Ihave to provide the two of you, who were born prematurely, with new clothing. I have to write Janus and Vlad and Vlad out of your lives to turn them into a fairy-tale-like parable, loping. In shades of reds and whites, to enable you to lie down next to the years that life is spreading over rainbows. More colours are waiting inside the handbag. Don’t break them. They are as fragile as Darkling. Breathe in the colours before they break to keep you from bleeding when you’ll be exhaling rainbows, weeping silk. Stay careful, as spiders are seeking your heart like they once were seeking Trakl’s.

Only on the outside we have one face only. Underneath the superficiality we are searching for more humanity. With our fingers we are reaching into our heads to see with our own hands, if we have not forgotten ourselves. Beneath the tracery of our braided hair a timber-framed room constructs itself, one where the lights cannot find us and shadows will soon call off the search. Darkling, come! We need to walk through mirrors to blend right into our new gowns. In a fever, I ask the Milky Way Maid for a white sip and for the right way. We walk through doubled imagery. Our faces forgive the mirrors, forgive them everything.

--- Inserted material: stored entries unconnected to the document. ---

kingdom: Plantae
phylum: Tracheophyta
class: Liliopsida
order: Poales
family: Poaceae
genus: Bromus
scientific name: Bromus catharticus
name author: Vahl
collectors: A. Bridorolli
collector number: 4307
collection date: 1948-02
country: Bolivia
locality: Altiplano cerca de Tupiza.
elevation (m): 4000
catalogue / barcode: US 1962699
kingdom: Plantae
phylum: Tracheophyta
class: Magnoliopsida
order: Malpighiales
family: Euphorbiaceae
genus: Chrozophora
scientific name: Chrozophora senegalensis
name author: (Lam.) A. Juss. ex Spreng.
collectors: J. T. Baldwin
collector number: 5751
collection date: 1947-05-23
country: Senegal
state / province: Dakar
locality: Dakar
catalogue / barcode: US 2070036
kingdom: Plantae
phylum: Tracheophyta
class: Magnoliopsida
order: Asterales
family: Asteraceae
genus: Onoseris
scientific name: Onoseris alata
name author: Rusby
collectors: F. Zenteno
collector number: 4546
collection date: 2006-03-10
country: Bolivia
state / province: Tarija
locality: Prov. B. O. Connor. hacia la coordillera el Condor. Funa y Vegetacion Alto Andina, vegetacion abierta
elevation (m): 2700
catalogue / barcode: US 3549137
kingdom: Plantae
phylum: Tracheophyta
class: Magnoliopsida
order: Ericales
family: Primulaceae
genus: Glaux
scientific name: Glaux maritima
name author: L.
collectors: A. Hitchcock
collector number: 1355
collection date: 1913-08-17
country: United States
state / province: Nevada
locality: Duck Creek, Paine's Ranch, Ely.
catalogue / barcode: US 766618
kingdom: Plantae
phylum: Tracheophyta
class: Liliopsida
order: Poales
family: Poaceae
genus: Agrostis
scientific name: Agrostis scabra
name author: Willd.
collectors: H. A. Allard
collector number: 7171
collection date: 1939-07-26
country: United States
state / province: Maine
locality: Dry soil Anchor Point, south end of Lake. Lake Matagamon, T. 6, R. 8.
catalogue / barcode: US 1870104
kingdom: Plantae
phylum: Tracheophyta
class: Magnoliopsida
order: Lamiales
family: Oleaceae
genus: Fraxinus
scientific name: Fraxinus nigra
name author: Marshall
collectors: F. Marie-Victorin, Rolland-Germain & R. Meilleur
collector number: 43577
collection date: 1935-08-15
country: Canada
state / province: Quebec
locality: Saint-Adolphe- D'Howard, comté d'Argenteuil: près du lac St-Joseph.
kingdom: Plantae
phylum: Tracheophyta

The tunes produced by our duelling air guitars engaging in a phantom match echo through glasshouses. The little opal crocodile attached to the handbag we used to live in when we were finger-puppets did not go blind, although it faced the uproar leading to the downfall. The air guitars’ most silent melody healed shattered rainbow-glass, masks sank to the ground. Now we are standing on the margin. Of everything. We are satisfied. Self-confident, not at a loss of who our true selves are, with many a face, not faceless, without broken heels, skipping the DecaDance Tournament. Together, we shall rise and bloom, be enlightened. For us, the willow weeps with joy.